# WORK INSTRUCTIONS:
Write the next part of the blog entry below about starting a waitressing job, picking up right after its closing PS.

PS; I'm sure I won't be posting much in here anymore, especially not drawings. I have no time for a life outside of my work, so I apologize in advance.

Sunday, March 28, 2010

The work life

So recently, as in like a week ago I, finally, got a job. Of course it's a waitressing job, at Leo's in Dearborn. Surprisingly it's literally busy from the time I walk in till the time I leave. My feet hurt everyday. In fact while I type this I am soaking my feet because they hurt so much. Anyways, I work all the time, 8-4am which means I let my social life go, and am really sad about this. It's like now that I actually have money, I have no one to spend it with. However I do like the people I work with, they are all very very nice. The one thing I would love to change is the cooks yelling at me when THEY mess up an order, but hey whatever.
Every night I go in I get nervous, but half way through the shift I'm happy again. I love my job secretly, but I also love to complain. I just keep tellin' myself, I'm bettering myself and if people don't wanna be on board with me and stay my friends, fuck em' plenty more people to befriend out there. All I know is, I have no worries other than obvious ones. OH, and I'm lookin for a personal foot massage therapist. Even though Chelsea does a lovely job:)

Till next time, bye bye bloggy woggy. No drawings tonight, no time to draw anymore. Work has got the best of me.
PS: super stoked for my half sleeve to get started Monday, ALL SMILES.

# DATA EXTRACT:
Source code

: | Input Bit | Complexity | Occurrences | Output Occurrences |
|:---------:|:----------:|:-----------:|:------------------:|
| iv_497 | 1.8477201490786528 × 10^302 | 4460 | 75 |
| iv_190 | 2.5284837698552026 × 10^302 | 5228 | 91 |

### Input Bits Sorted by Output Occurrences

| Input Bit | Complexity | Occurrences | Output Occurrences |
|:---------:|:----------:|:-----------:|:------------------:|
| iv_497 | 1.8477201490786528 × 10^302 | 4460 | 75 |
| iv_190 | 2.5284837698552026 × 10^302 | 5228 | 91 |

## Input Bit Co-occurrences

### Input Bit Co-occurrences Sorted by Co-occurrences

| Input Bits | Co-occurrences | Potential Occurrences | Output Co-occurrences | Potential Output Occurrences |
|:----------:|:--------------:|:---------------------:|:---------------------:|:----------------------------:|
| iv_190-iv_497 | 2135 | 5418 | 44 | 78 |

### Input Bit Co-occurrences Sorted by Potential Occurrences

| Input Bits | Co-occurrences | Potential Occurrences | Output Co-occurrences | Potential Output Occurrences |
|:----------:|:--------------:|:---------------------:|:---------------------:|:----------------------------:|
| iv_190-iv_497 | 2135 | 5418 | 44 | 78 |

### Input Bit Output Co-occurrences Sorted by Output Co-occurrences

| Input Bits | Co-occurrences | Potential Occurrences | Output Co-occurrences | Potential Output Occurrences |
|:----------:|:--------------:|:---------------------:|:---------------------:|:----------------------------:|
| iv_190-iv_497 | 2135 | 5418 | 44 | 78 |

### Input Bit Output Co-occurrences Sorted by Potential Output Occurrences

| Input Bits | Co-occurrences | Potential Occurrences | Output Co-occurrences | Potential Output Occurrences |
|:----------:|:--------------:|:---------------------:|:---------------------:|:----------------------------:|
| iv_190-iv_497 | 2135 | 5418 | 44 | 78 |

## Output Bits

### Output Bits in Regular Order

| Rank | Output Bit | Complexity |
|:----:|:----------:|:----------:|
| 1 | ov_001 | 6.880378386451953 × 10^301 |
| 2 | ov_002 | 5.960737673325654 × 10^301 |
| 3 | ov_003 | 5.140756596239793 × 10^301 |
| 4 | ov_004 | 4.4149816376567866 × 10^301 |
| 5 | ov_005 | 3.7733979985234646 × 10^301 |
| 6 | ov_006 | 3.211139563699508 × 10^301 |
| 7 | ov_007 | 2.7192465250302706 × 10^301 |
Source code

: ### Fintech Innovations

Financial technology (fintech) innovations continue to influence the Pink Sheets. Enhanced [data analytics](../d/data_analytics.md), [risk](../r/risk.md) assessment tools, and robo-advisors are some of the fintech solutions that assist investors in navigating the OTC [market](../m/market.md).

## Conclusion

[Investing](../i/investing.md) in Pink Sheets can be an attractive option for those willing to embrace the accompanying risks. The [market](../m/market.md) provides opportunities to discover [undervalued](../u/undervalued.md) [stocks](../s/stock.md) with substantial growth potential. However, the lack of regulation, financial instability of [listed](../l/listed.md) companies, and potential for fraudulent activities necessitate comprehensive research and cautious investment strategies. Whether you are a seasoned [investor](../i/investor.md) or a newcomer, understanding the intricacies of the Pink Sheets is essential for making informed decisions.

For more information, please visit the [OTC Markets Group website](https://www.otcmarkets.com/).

# REPLY TO THE EXERCISE:
Tuesday, March 23, 2010

Post Birthday

So, yesterday was my day O' birth, for those who don't already know. I am now 19, trust me, nothin' special happens when you get older each year. I still look like I should get the kid's menu everywhere I go, and an ID is a must because people still think I'm about 16. Hell, I still feel like I am 16 sometimes. Anyways, I had a good birthday, even though I didn't have any large parties nor did it turn out as I expected, but I'm happy about that. Everyone was very nice to me, sometimes I wish everyone could just pretend everyday was everyones birthday so we'd all constantly be nice to one another, but I guess thats what makes it such a special day. The fact that one day a year you get to be treated like the most important person to those around you, it's kind of a cool concept.
I was going to make this whole post about me, and how in the past two months I have made my life pretty much perfect, or at least to me. Sure there are some things I wish would change, but as of right now, this very moment, I couldn't be happier with everything I'm doing. I got accepted into the college I want to go to, I got a new job, which I already love. I have weeded through all my 'friends' and came out with an amazing best friend, and a select few that are just amazing friends even if I do not see them as often as I'd like. But surely, I am happy and it's weird to walk around everyday with a smile on my face and it's actually there because it is genuine and I am genuinely pleased with my life.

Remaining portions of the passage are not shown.